For a given integer $m<-1$ or non-square integer $m>1$ , how do we calculate the quotient ring $\mathbb Z[\sqrt m]/I$ , for example its order or whether it is a field or has zero divisors or not , for ideal $I$ ? I will be at least happy if some procedure can be given for only principal ideals $I$ . Where can I read about ideals of such rings $\mathbb Z[\sqrt m]$ and also about its polynomial ring $\mathbb Z[\sqrt m] [x] $ ? Please give some links or/and references .Thanks in advance

Answer 1

If $\mathbb Z[\sqrt m]$ is not integral domain, I think it's common to view it as $\mathbb Z[X]/(X^2-m)$. Similarly we can view $\mathbb Z[\sqrt m]/I$ as $\mathbb Z[X]/J$ where $X^2-m\in J$ (to ask $I$ being principle is the same to ask $J$ being principle or 2-generated) and view $\mathbb Z[\sqrt m] [x]$ as $\mathbb Z[X,Y]/(X^2-m)$. For a systematic investigation of properties of ideal structures of $\mathbb Z[X]$ and $\mathbb Z[X,Y]$, I need to read some commutative algebra or algebraic number theory. I recommend GTM150(Commutative Algebra: with a View Toward Algebraic Geometry, by David Eisenbud).

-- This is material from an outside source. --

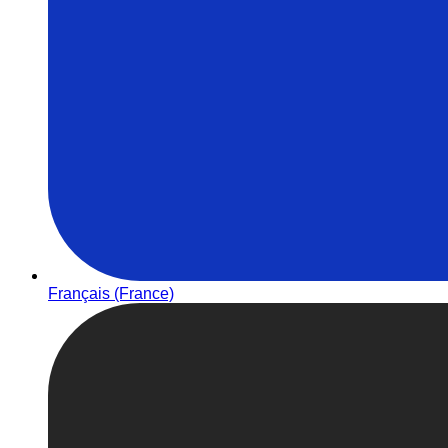
Français (France)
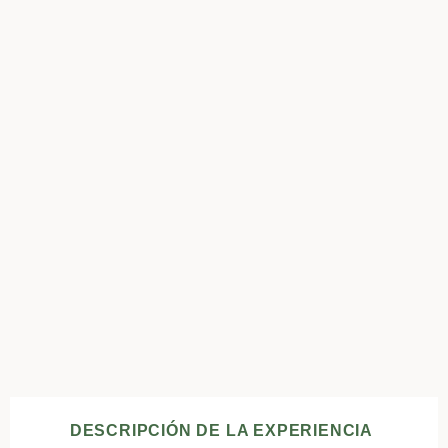
DESCRIPCIÓN DE LA EXPERIENCIA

For the case I being principal, things become a little bit simpler. We have $\mathbb Z[\sqrt m]/I\simeq \mathbb Z[X]/(X^2-m,f(X))$. without loss of generality, we assume $f=aX-b$ (since we can always divide $f$ by $X^2-m$). Let $d:=\gcd(a,b)$ and write $a=da^\prime$, $b=db^\prime$. Then $(X^2-m,aX-b)=(X^2-m,a^\prime X-b^\prime)\cap(X^2-m,d)$, and $\mathbb Z[X]/(X^2-m,aX+b)$ can be embedded into $\mathbb Z[X]/(X^2-m,d)\times\mathbb Z[X]/(X^2-m,a^\prime X-b^\prime)$. Furthermore, we have $\mathbb Z[X]/(X^2-m,a^\prime X-b^\prime)\simeq\mathbb Z[\frac1{a^\prime}]/((\frac{b^\prime}{a^\prime})^2-m)=\mathbb Z[\frac1{a^\prime}]/({b^\prime}^2-{a^\prime}^2m)$, so the structure of $\mathbb Z[X]/(X^2-m,a^\prime X-b^\prime)$ depends on the factorization of ${b^\prime}^2-{a^\prime}^2m$. Similarly we can analyze the structure of $\mathbb Z[X]/(X^2-m,d)$ by factorizing $d$: if $d=\prod p_i^{n_i}$, then $\mathbb Z[X]/(X^2-m,d)\simeq\times\mathbb Z_{p_i^{n_i}}[X]/(X^2-m)$.